Even in supposedly serious and noble-minded web conversation, an awful lot of it seems to add little to understanding. Yes, at times, even at Overcoming Bias. I have long wondered what the core problem is, and how to make it clear to these authors. Here is my best shot: good arguments try to be modular.
When I moved from physics to software long ago, I learned the overwhelming importance of modularity; you must write complex software in a way that lets you test and change one small part with minimal attention to other parts. When I became an academic I learned that academia gains its power similarly. Academics specialize, and write so related specialists can understand each contribution with a minimal understanding of other contributions.
A good arguer considers what his audience knows, and what sort of evidence or analysis they find persuasive. A good arguer may have some big final conclusions he wants his audience to reach, but he will usually not try to argue for them in one step. Instead, he breaks his argument into small modular parts, each of which is pretty likely to convince most of an open-minded audience of one small new conclusion in a relatively short time.
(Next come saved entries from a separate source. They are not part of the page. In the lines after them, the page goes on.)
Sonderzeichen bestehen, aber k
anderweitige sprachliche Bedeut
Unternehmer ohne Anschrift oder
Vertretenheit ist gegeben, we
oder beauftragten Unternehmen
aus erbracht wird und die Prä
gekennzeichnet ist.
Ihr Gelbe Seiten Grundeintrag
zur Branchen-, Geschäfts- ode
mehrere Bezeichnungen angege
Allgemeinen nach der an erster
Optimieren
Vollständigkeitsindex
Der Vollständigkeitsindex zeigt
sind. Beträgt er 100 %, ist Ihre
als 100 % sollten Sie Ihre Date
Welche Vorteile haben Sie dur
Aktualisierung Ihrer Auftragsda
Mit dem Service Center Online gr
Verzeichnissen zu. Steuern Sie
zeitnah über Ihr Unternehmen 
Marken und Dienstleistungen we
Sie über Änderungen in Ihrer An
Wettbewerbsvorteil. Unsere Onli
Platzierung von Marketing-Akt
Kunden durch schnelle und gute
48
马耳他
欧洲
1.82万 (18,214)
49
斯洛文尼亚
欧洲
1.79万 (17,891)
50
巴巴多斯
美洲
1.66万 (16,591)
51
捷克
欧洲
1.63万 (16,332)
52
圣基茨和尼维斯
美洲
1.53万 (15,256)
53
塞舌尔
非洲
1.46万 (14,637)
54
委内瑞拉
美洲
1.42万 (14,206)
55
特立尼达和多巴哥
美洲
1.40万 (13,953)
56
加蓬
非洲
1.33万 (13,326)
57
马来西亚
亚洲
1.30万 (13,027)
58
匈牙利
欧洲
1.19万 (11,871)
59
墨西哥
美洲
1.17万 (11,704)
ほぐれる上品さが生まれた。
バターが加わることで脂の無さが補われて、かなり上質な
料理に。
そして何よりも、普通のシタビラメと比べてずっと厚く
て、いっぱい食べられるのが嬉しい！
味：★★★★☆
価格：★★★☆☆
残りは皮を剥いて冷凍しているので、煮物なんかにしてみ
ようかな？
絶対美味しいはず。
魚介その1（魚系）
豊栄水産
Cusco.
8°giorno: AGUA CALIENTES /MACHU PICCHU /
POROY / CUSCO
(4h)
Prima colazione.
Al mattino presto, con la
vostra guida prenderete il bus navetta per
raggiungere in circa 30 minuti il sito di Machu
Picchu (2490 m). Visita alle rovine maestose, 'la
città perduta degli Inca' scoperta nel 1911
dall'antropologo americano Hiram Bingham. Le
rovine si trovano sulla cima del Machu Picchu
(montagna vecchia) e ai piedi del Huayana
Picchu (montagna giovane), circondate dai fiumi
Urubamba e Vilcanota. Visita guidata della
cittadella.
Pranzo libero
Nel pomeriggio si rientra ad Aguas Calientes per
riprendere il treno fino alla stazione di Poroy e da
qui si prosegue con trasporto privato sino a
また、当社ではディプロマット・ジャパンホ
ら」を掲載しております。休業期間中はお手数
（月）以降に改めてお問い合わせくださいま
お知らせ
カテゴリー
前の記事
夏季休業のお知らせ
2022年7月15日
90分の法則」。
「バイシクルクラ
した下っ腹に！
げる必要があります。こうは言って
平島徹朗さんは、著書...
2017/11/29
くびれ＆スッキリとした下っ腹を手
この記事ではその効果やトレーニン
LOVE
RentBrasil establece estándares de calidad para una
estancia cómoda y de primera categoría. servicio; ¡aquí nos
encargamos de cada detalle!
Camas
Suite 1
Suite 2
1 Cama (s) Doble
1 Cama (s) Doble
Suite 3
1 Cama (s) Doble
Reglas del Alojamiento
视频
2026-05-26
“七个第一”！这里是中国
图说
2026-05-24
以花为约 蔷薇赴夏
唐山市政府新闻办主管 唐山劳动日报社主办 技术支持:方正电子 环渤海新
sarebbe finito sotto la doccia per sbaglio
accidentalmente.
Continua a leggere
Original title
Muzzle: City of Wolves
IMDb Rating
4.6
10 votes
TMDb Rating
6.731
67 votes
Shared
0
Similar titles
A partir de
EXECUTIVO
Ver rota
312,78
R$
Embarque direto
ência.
He takes care to explain what he means in terms they understand, and to summarize his new small conclusion so that it can be ready to build on in future arguments.
Of course sometimes he will over or under estimate such tasks, his audience will find flaws in his argument, or he will probe to see what future arguments may require. And sometimes the reward will not seem worth the effort.
In useless arguments, people often just state strong claims, daring others to prove them wrong. Such a position taker often does not even bother to make his claim clear, daring others to prove that nothing he could mean could be true. Such bad arguers are more often unwilling to respond to questions asking them to clarify their claim, or to outline what argument path could support their claim.
Of course not every audience is worth the effort to craft an argument to convince them, and there can be a point to just making clear to some audience that there are people who disagree with them. But if you bother to talk a lot to some audience not yet convinced of your views, yet you do not pursue a path of modular arguments to convince them, ask yourself: just why are you talking to them?
This thread wouldn't be complete without a reference to argument mapping: http://en.wikipedia.org/wik...
Hal, it would be very interesting to explore the analogy between dependency hell in software and who talks to who about what in ideas.